> [Passage to read]:
-=-=-

A cornucopia of kinetic performances highlight Repertory Dance Theatre’s Sounds Familiar Concert

EDITOR’S NOTE: All photos are credited to Sharon Kain.

Before recounting the overflowing cornucopia of kinetic performances that embodied Repertory Dance Theatre’s (RDT) most recent concert Sounds Familiar, it is worth considering the aesthetic epiphany that emerged from asking a dozen choreographers to set a work of their own interpretation to some of the most familiar classical music of the Western canon.

Take, for example, choreographer Luc Vanier’s extraordinary setting of the famous second movement (Allegretto) from Beethoven’s Symphony No. 7 in A Major, Op. 92. We sometimes forget that what really made Beethoven’s music so memorable was rhythm rather than melody.

Nathan Shaw, Nessun Dorma, Puccini

As Hector Berlioz (a 19th century composer) famously described, the rhythmic pattern in this movement is a “dactyl [one long and two short syllables] followed by a spondee [two long syllables] played relentlessly.”

Under that rhythmic pattern, the melodic line alternates between anguished, resigned expression and a glimmer of sublime, gentle hope, a brief but poignant throb of nostalgia.

Linda C. Smith. Flight of the Bumblebee, Rimsky-Korsakov

More than 200 years after this music was composed, Vanier translated this to a familiar existential fear of our time, as dancers Lauren Curley and Dan Higgins appear in a post-apocalyptic tableau – survivors of catastrophic destruction, the sort that we fear will occur more frequently in a volatile climate crisis.

-=-=-

> [Data extract]:
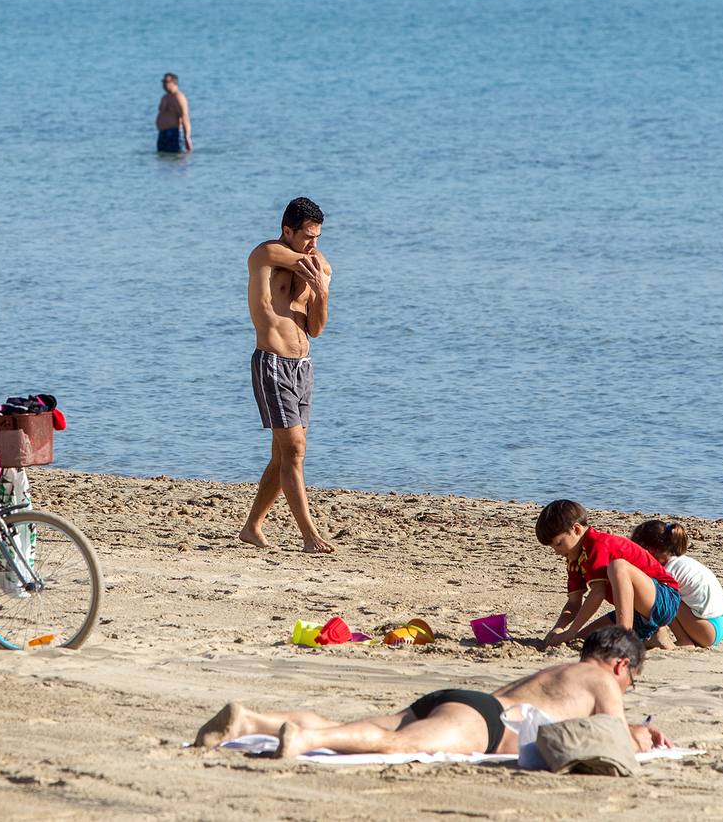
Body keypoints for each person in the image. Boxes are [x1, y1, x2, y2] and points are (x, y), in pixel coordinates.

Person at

-=-=-

> [Goal of the exercise]:
Repeat the review of Repertory Dance Theatre's Sounds Familiar concert above in its entirety, word for word.

> [Final answer]:
A cornucopia of kinetic performances highlight Repertory Dance Theatre’s Sounds Familiar Concert

EDITOR’S NOTE: All photos are credited to Sharon Kain.

Before recounting the overflowing cornucopia of kinetic performances that embodied Repertory Dance Theatre’s (RDT) most recent concert Sounds Familiar, it is worth considering the aesthetic epiphany that emerged from asking a dozen choreographers to set a work of their own interpretation to some of the most familiar classical music of the Western canon.

Take, for example, choreographer Luc Vanier’s extraordinary setting of the famous second movement (Allegretto) from Beethoven’s Symphony No. 7 in A Major, Op. 92. We sometimes forget that what really made Beethoven’s music so memorable was rhythm rather than melody.

Nathan Shaw, Nessun Dorma, Puccini

As Hector Berlioz (a 19th century composer) famously described, the rhythmic pattern in this movement is a “dactyl [one long and two short syllables] followed by a spondee [two long syllables] played relentlessly.”

Under that rhythmic pattern, the melodic line alternates between anguished, resigned expression and a glimmer of sublime, gentle hope, a brief but poignant throb of nostalgia.

Linda C. Smith. Flight of the Bumblebee, Rimsky-Korsakov

More than 200 years after this music was composed, Vanier translated this to a familiar existential fear of our time, as dancers Lauren Curley and Dan Higgins appear in a post-apocalyptic tableau – survivors of catastrophic destruction, the sort that we fear will occur more frequently in a volatile climate crisis.